Atkins and Cranfield Uni partner to tackle cyber security challenges
Atkins and Cranfield University have announced a collaboration to create a new cyber research area that will help to protect manufacturing businesses and critical national infrastructure organisations from the danger of cyber attack.
A new professorial chair in Cyber-Secure Engineering Systems and Processes at the university will be funded by Atkins. Leading a new research area within the Manufacturing Informatics Centre, the role will focus on developing an understanding of, and responses to, digitally-based threats. The centre will address the challenges associated with cyber threats to increasingly connected and complex engineering systems and processes, by creating innovative engineering solutions which protect both systems and knowledge, in multiple manufacturing sectors.

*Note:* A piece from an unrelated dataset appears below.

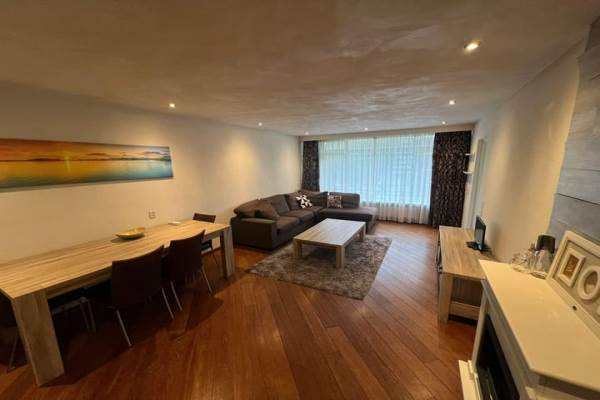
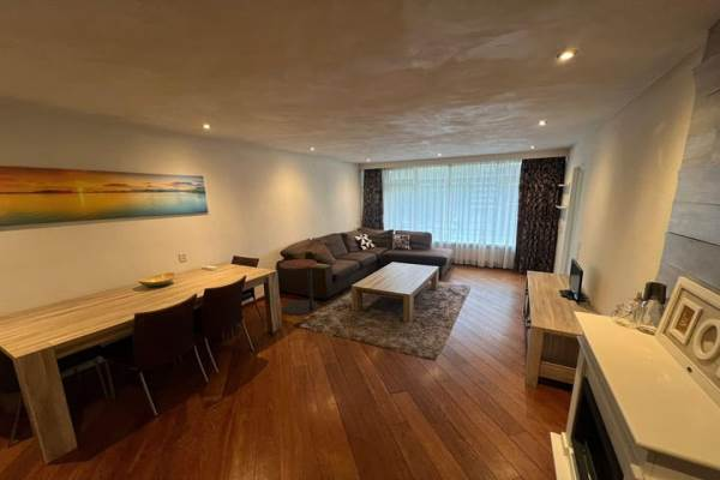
+ side table [278,258,319,317]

Professor Rajkumar Roy, Director of Manufacturing at Cranfield, said: “Modern complex engineering systems can sometimes be less secure than traditional ones, and cyber threats are a major and growing challenge.
“We aim to develop the next generation of manufacturing engineers and managers who are able to protect manufacturing systems and machines from cyber threats. Cyber-secure ‘Internet of Things’ technology development will have a major impact on implementing Industry 4.0, which uses the internet to connect ‘Smart Factories’ with their supply chains, across a number of sectors.”
“The introduction of this new chair and our new MSc in Cyber-Secure Manufacturing will provide an opportunity to serve our industry needs in the UK and to influence the design of next generation engineering systems.”
Russell Cameron, Technology Director at Atkins, said: “We are excited by this opportunity to partner with Cranfield to bring their leading academic cyber research and resources together with our own design, engineering and cyber capabilities and experience. I have no doubt that this partnership will help our critical national infrastructure and manufacturing clients meet the increasingly complex challenges they face in improving their cyber resilience.”